■ **Description of the task**: Every entry is to be reproduced word for word, but the images are not.

Stored data entries
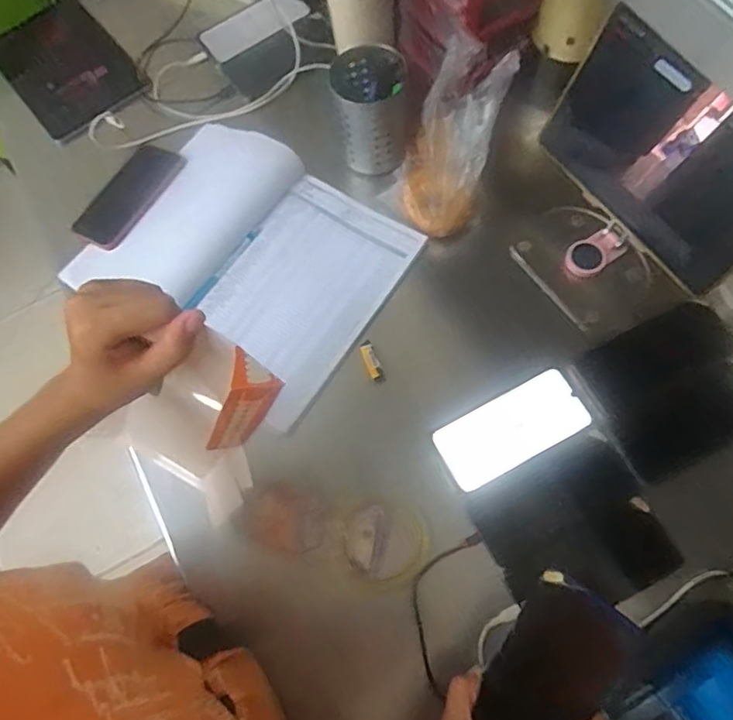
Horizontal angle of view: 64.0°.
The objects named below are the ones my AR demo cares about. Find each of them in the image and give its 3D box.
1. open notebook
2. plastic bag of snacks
[{"bbox_3d":[-0.144,-0.129,0.722,0.350,0.031,0.283,34,72,16],"label":"open notebook"},{"bbox_3d":[0.103,-0.261,0.713,0.104,0.137,0.191,16,72,10],"label":"plastic bag of snacks"}]

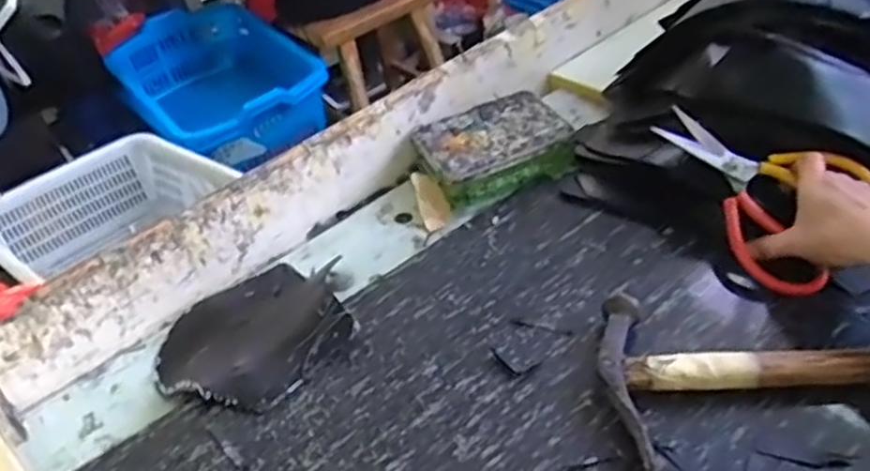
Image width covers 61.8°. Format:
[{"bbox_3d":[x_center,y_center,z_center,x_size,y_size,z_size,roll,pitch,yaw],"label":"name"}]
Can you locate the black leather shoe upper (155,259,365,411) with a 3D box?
[{"bbox_3d":[-0.156,0.080,0.633,0.164,0.050,0.160,-36,45,-28],"label":"black leather shoe upper"}]

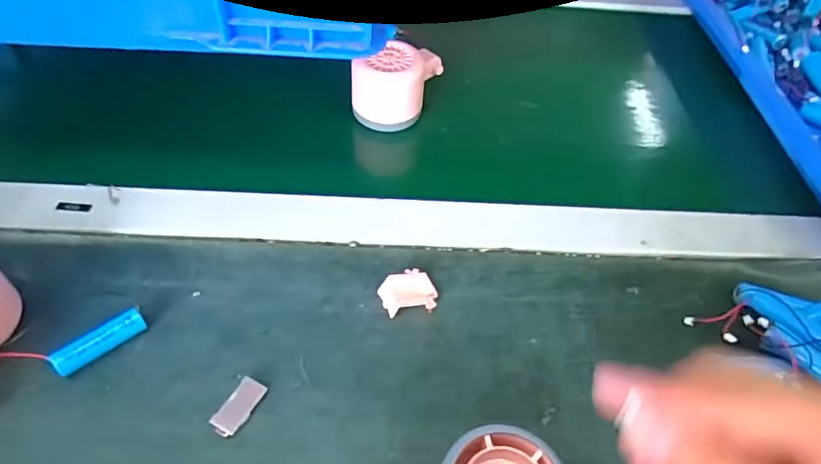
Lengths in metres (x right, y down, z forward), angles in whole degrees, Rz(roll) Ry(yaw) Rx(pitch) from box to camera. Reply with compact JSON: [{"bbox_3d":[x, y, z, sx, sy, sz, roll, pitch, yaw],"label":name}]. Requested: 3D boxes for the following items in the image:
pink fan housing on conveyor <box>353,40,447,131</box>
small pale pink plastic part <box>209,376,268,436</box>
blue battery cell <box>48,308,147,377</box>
[{"bbox_3d":[-0.011,-0.127,0.461,0.057,0.054,0.067,18,52,11],"label":"pink fan housing on conveyor"},{"bbox_3d":[-0.093,0.094,0.297,0.016,0.004,0.032,23,53,14],"label":"small pale pink plastic part"},{"bbox_3d":[-0.174,0.063,0.310,0.048,0.014,0.012,-32,59,-26],"label":"blue battery cell"}]

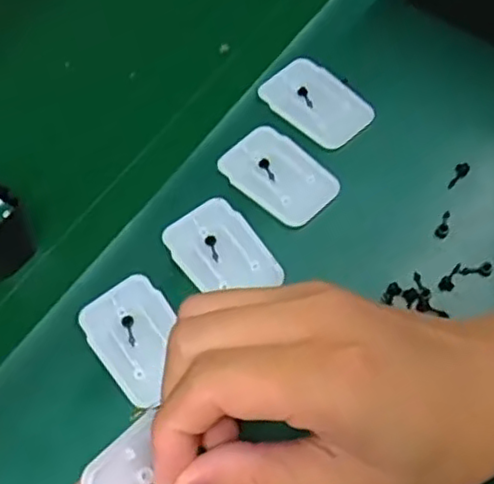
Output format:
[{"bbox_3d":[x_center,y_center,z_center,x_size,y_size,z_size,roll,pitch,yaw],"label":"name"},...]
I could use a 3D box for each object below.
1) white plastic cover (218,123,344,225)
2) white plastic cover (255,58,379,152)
[{"bbox_3d":[0.019,-0.041,0.401,0.070,0.004,0.045,40,71,22],"label":"white plastic cover"},{"bbox_3d":[0.043,-0.089,0.425,0.045,0.004,0.069,-37,66,-15],"label":"white plastic cover"}]

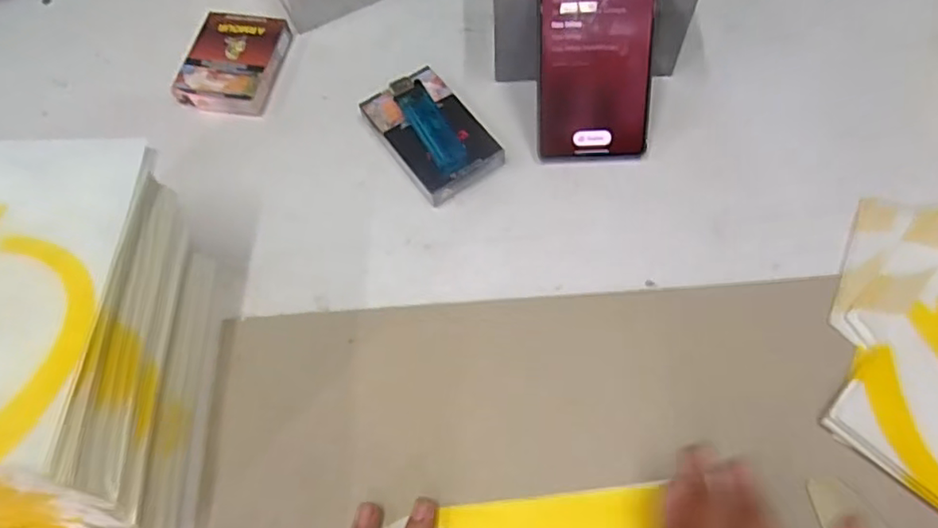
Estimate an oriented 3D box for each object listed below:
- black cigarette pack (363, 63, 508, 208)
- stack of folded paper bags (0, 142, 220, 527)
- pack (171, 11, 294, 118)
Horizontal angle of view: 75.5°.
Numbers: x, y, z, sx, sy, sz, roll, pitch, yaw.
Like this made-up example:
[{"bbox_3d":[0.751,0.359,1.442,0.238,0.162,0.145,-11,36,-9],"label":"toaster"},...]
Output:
[{"bbox_3d":[-0.025,-0.091,0.425,0.061,0.020,0.096,-34,67,-13],"label":"black cigarette pack"},{"bbox_3d":[-0.225,0.052,0.325,0.123,0.112,0.210,-4,64,1],"label":"stack of folded paper bags"},{"bbox_3d":[-0.181,-0.155,0.468,0.066,0.017,0.087,8,65,7],"label":"pack"}]

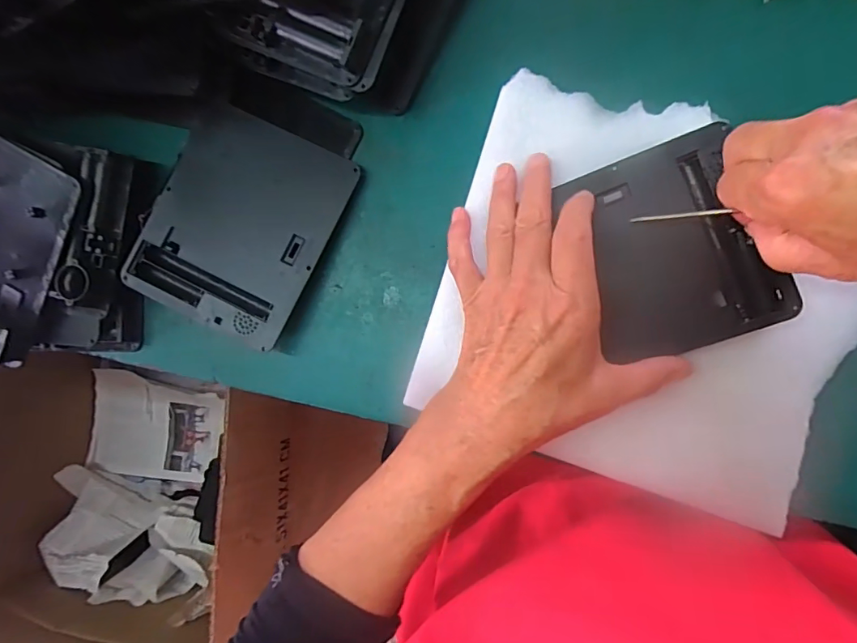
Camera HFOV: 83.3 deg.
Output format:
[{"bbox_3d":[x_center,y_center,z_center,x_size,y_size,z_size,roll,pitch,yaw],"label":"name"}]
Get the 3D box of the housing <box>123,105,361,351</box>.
[{"bbox_3d":[-0.121,-0.062,0.312,0.114,0.020,0.129,26,92,8],"label":"housing"}]

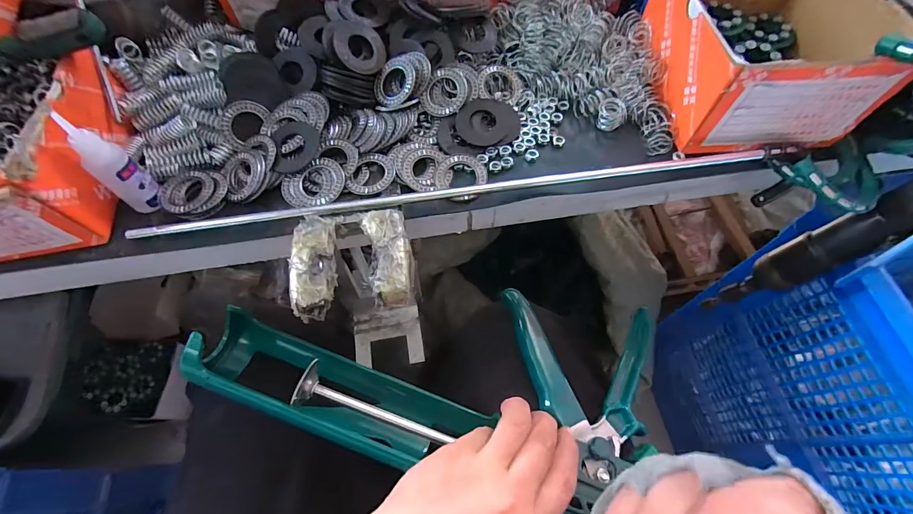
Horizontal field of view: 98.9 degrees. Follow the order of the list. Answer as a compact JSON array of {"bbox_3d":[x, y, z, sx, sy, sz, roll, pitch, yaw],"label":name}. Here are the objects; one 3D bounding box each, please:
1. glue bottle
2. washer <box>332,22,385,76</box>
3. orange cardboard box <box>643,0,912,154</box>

■ **Answer box**:
Horizontal angle of view: 64.0°.
The objects named below are the ones my AR demo cares about. Find each of them in the image and give its 3D box.
1. open notebook
2. plastic bag of snacks
[{"bbox_3d":[-0.144,-0.129,0.722,0.350,0.031,0.283,34,72,16],"label":"open notebook"},{"bbox_3d":[0.103,-0.261,0.713,0.104,0.137,0.191,16,72,10],"label":"plastic bag of snacks"}]

Image width covers 61.8°. Format:
[{"bbox_3d":[x_center,y_center,z_center,x_size,y_size,z_size,roll,pitch,yaw],"label":"name"}]
Can you locate the black leather shoe upper (155,259,365,411) with a 3D box?
[{"bbox_3d":[-0.156,0.080,0.633,0.164,0.050,0.160,-36,45,-28],"label":"black leather shoe upper"}]

Lengths in metres (x right, y down, z forward), angles in whole degrees, Rz(roll) Ry(yaw) Rx(pitch) from box to camera. Reply with compact JSON: [{"bbox_3d":[x, y, z, sx, sy, sz, roll, pitch, yaw],"label":name}]. Requested: 3D boxes for the following items in the image:
pink fan housing on conveyor <box>353,40,447,131</box>
small pale pink plastic part <box>209,376,268,436</box>
blue battery cell <box>48,308,147,377</box>
[{"bbox_3d":[-0.011,-0.127,0.461,0.057,0.054,0.067,18,52,11],"label":"pink fan housing on conveyor"},{"bbox_3d":[-0.093,0.094,0.297,0.016,0.004,0.032,23,53,14],"label":"small pale pink plastic part"},{"bbox_3d":[-0.174,0.063,0.310,0.048,0.014,0.012,-32,59,-26],"label":"blue battery cell"}]

Output format:
[{"bbox_3d":[x_center,y_center,z_center,x_size,y_size,z_size,roll,pitch,yaw],"label":"name"},...]
I could use a 3D box for each object below.
1) white plastic cover (218,123,344,225)
2) white plastic cover (255,58,379,152)
[{"bbox_3d":[0.019,-0.041,0.401,0.070,0.004,0.045,40,71,22],"label":"white plastic cover"},{"bbox_3d":[0.043,-0.089,0.425,0.045,0.004,0.069,-37,66,-15],"label":"white plastic cover"}]

Estimate an oriented 3D box for each object listed below:
- black cigarette pack (363, 63, 508, 208)
- stack of folded paper bags (0, 142, 220, 527)
- pack (171, 11, 294, 118)
Horizontal angle of view: 75.5°.
Numbers: x, y, z, sx, sy, sz, roll, pitch, yaw.
Like this made-up example:
[{"bbox_3d":[0.751,0.359,1.442,0.238,0.162,0.145,-11,36,-9],"label":"toaster"},...]
Output:
[{"bbox_3d":[-0.025,-0.091,0.425,0.061,0.020,0.096,-34,67,-13],"label":"black cigarette pack"},{"bbox_3d":[-0.225,0.052,0.325,0.123,0.112,0.210,-4,64,1],"label":"stack of folded paper bags"},{"bbox_3d":[-0.181,-0.155,0.468,0.066,0.017,0.087,8,65,7],"label":"pack"}]

Camera HFOV: 83.3 deg.
Output format:
[{"bbox_3d":[x_center,y_center,z_center,x_size,y_size,z_size,roll,pitch,yaw],"label":"name"}]
Get the 3D box of the housing <box>123,105,361,351</box>.
[{"bbox_3d":[-0.121,-0.062,0.312,0.114,0.020,0.129,26,92,8],"label":"housing"}]

Horizontal field of view: 98.9 degrees. Follow the order of the list. Answer as a compact JSON array of {"bbox_3d":[x, y, z, sx, sy, sz, roll, pitch, yaw],"label":name}. Here are the objects; one 3D bounding box each, please:
1. glue bottle
2. washer <box>332,22,385,76</box>
3. orange cardboard box <box>643,0,912,154</box>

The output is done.